Texto de origem:

◆ ◆ ◆ ◆ ◆

Não impressiona, pois, que os cubistas apresentados por Gullar sejam neoconcretos avant la lettre. A virtude reivindicada para o grupo de jovens do Rio de Janeiro no que diz respeito ao rompimento com padrões estabelecidos de construção não fica longe da que é atribuída a Picasso e seus pares.

As teses de ambos os livros são muito semelhantes. No primeiro, há um crítico jovem e habilidoso a trilhar um caminho de liderança. No segundo, de 2007, um poeta consagrado que percebe em retrospecto a importância histórica do grupo de que participou e carrega nas tintas ao reivindicar seu quinhão nesse enredo.

Em ambos os casos, o resultado é uma glorificação do grupo neoconcreto que soa anedótica quando vista longe do contexto em que foi produzida.

◆ ◆ ◆ ◆ ◆

Dados extraídos:
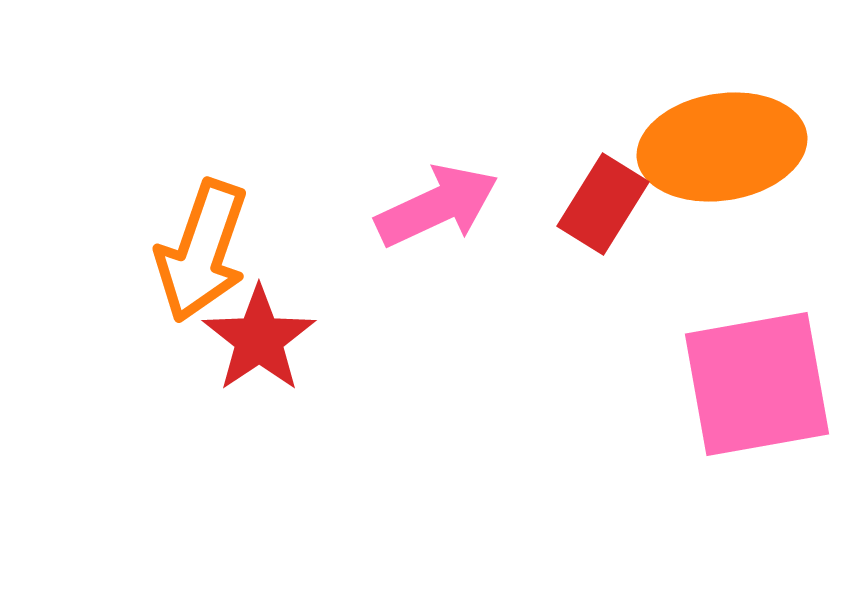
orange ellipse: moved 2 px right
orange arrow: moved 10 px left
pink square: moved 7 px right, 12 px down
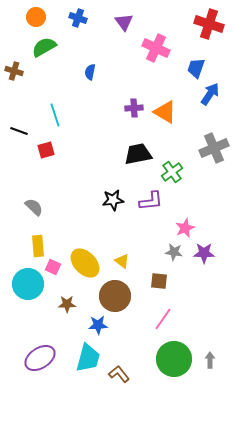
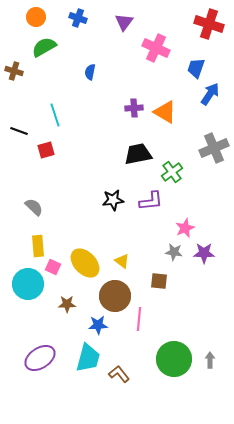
purple triangle: rotated 12 degrees clockwise
pink line: moved 24 px left; rotated 30 degrees counterclockwise
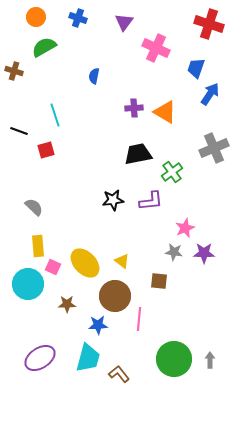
blue semicircle: moved 4 px right, 4 px down
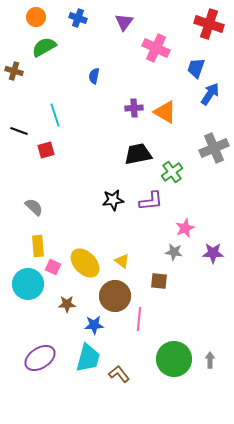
purple star: moved 9 px right
blue star: moved 4 px left
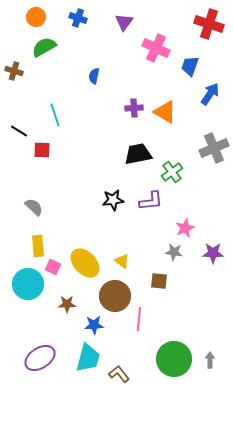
blue trapezoid: moved 6 px left, 2 px up
black line: rotated 12 degrees clockwise
red square: moved 4 px left; rotated 18 degrees clockwise
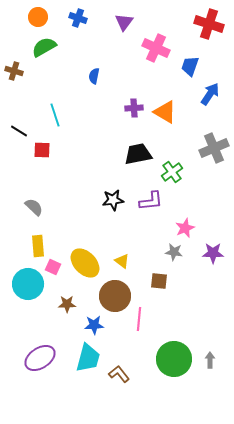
orange circle: moved 2 px right
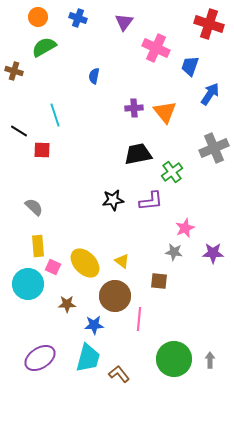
orange triangle: rotated 20 degrees clockwise
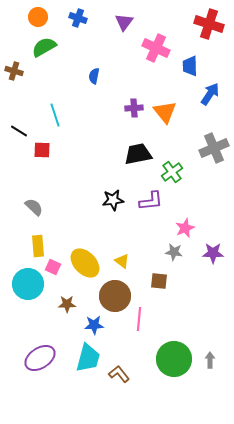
blue trapezoid: rotated 20 degrees counterclockwise
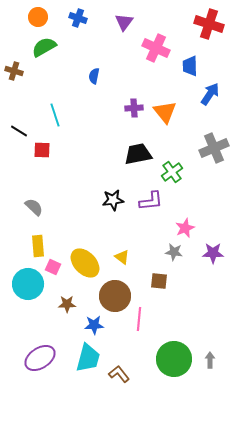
yellow triangle: moved 4 px up
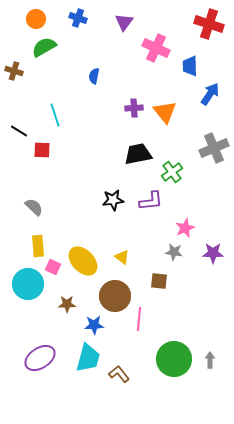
orange circle: moved 2 px left, 2 px down
yellow ellipse: moved 2 px left, 2 px up
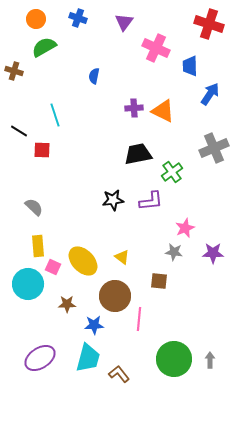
orange triangle: moved 2 px left, 1 px up; rotated 25 degrees counterclockwise
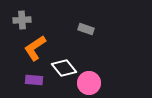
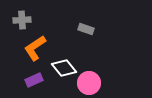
purple rectangle: rotated 30 degrees counterclockwise
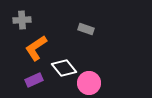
orange L-shape: moved 1 px right
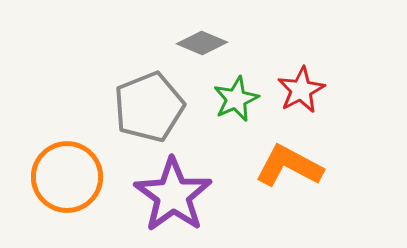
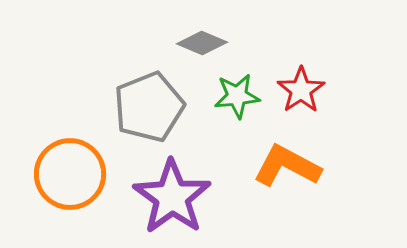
red star: rotated 6 degrees counterclockwise
green star: moved 1 px right, 3 px up; rotated 18 degrees clockwise
orange L-shape: moved 2 px left
orange circle: moved 3 px right, 3 px up
purple star: moved 1 px left, 2 px down
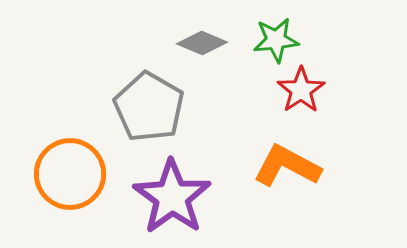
green star: moved 39 px right, 56 px up
gray pentagon: rotated 20 degrees counterclockwise
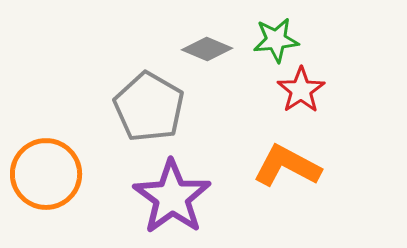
gray diamond: moved 5 px right, 6 px down
orange circle: moved 24 px left
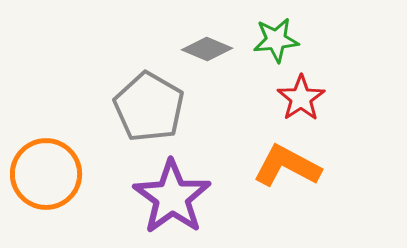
red star: moved 8 px down
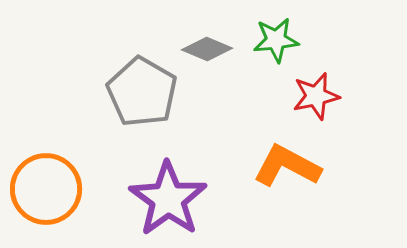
red star: moved 15 px right, 2 px up; rotated 21 degrees clockwise
gray pentagon: moved 7 px left, 15 px up
orange circle: moved 15 px down
purple star: moved 4 px left, 2 px down
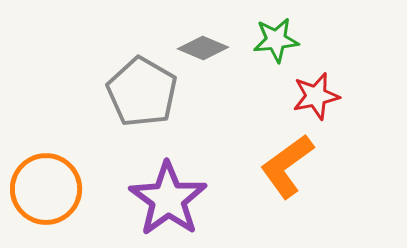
gray diamond: moved 4 px left, 1 px up
orange L-shape: rotated 64 degrees counterclockwise
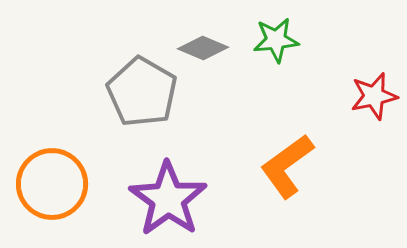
red star: moved 58 px right
orange circle: moved 6 px right, 5 px up
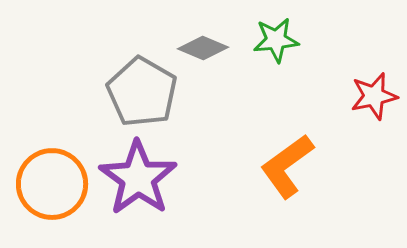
purple star: moved 30 px left, 21 px up
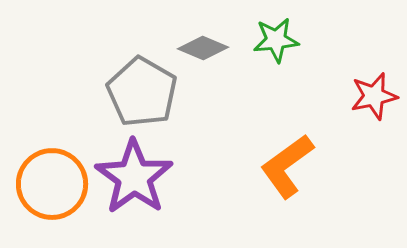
purple star: moved 4 px left, 1 px up
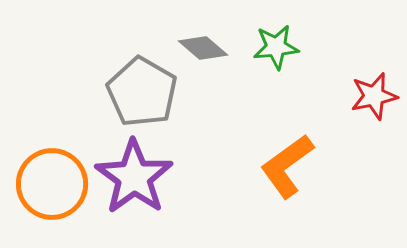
green star: moved 7 px down
gray diamond: rotated 18 degrees clockwise
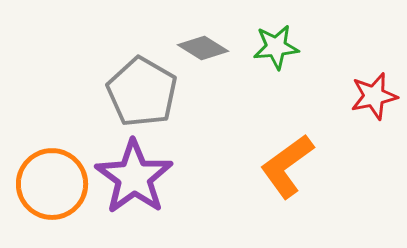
gray diamond: rotated 9 degrees counterclockwise
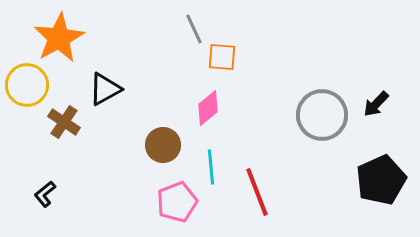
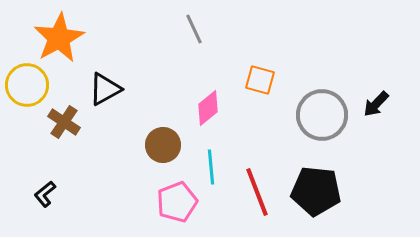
orange square: moved 38 px right, 23 px down; rotated 12 degrees clockwise
black pentagon: moved 65 px left, 11 px down; rotated 30 degrees clockwise
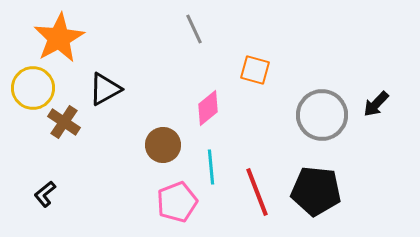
orange square: moved 5 px left, 10 px up
yellow circle: moved 6 px right, 3 px down
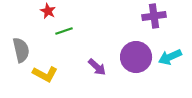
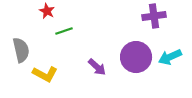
red star: moved 1 px left
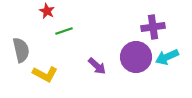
purple cross: moved 1 px left, 11 px down
cyan arrow: moved 3 px left
purple arrow: moved 1 px up
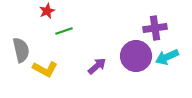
red star: rotated 21 degrees clockwise
purple cross: moved 2 px right, 1 px down
purple circle: moved 1 px up
purple arrow: rotated 84 degrees counterclockwise
yellow L-shape: moved 5 px up
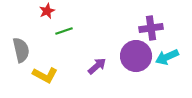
purple cross: moved 4 px left
yellow L-shape: moved 6 px down
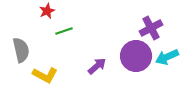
purple cross: rotated 20 degrees counterclockwise
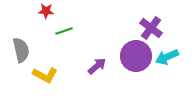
red star: moved 1 px left; rotated 28 degrees clockwise
purple cross: rotated 25 degrees counterclockwise
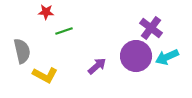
red star: moved 1 px down
gray semicircle: moved 1 px right, 1 px down
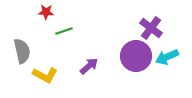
purple arrow: moved 8 px left
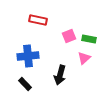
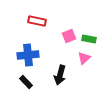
red rectangle: moved 1 px left, 1 px down
blue cross: moved 1 px up
black rectangle: moved 1 px right, 2 px up
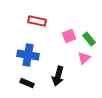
green rectangle: rotated 40 degrees clockwise
blue cross: rotated 15 degrees clockwise
black arrow: moved 2 px left, 1 px down
black rectangle: moved 1 px right, 1 px down; rotated 24 degrees counterclockwise
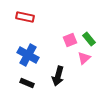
red rectangle: moved 12 px left, 4 px up
pink square: moved 1 px right, 4 px down
blue cross: rotated 20 degrees clockwise
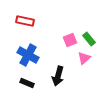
red rectangle: moved 4 px down
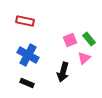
black arrow: moved 5 px right, 4 px up
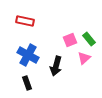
black arrow: moved 7 px left, 6 px up
black rectangle: rotated 48 degrees clockwise
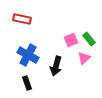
red rectangle: moved 3 px left, 2 px up
pink square: moved 1 px right
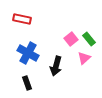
pink square: moved 1 px up; rotated 16 degrees counterclockwise
blue cross: moved 2 px up
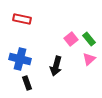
blue cross: moved 8 px left, 6 px down; rotated 15 degrees counterclockwise
pink triangle: moved 5 px right, 1 px down
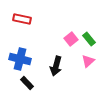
pink triangle: moved 1 px left, 2 px down
black rectangle: rotated 24 degrees counterclockwise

◆ ◆ ◆ ◆ ◆

Tarefa escrita 1: No texto sobre o grupo neoconcreto, de que ano é o segundo livro?
Tarefa escrita 2: Altere o texto sobre o grupo neoconcreto em tudo o que vai de "Não impressiona, pois, que" até "e seus pares.", trocando "Picasso" por "Braque", e reproduza esse trecho.
Tarefa escrita 3: Prossiga com o texto sobre o grupo neoconcreto a partir do ponto em que ele termina.
As linhas não têm nenhum papel nesta atividade.

Resposta do exercício 1: De 2007.

Resposta do exercício 2:
Não impressiona, pois, que os cubistas apresentados por Gullar sejam neoconcretos avant la lettre. A virtude reivindicada para o grupo de jovens do Rio de Janeiro no que diz respeito ao rompimento com padrões estabelecidos de construção não fica longe da que é atribuída a Braque e seus pares.

Resposta do exercício 3:
Mas é raro que o contexto seja levado em consideração quando se faz uso desses textos, ainda hoje fontes entre as mais citadas para atestar a importância do neoconcretismo. O interesse da polêmica em curso é este: ela põe a nu uma disputa latente que ajuda a explicar boa parte das divergências que passaram para a história da arte como meras distinções formais.

É claro que o mesmo procedimento é evidente na teoria da poesia concreta. Ninguém mais do que os concretistas foi capaz de reescrever a história da literatura para se colocar como herdeiro de uma tradição reinventada.

Como afirmou certa vez o crítico Roberto Schwarz, em polêmica com o mesmo Augusto de Campos nas páginas do “Folhetim”, em 1985: “O próprio grupo concretista oferece uma ampla literatura ensaística, erudita e militante, em que se explica o sentido revolucionário de seu trabalho, com precursores nacionais e estrangeiros”.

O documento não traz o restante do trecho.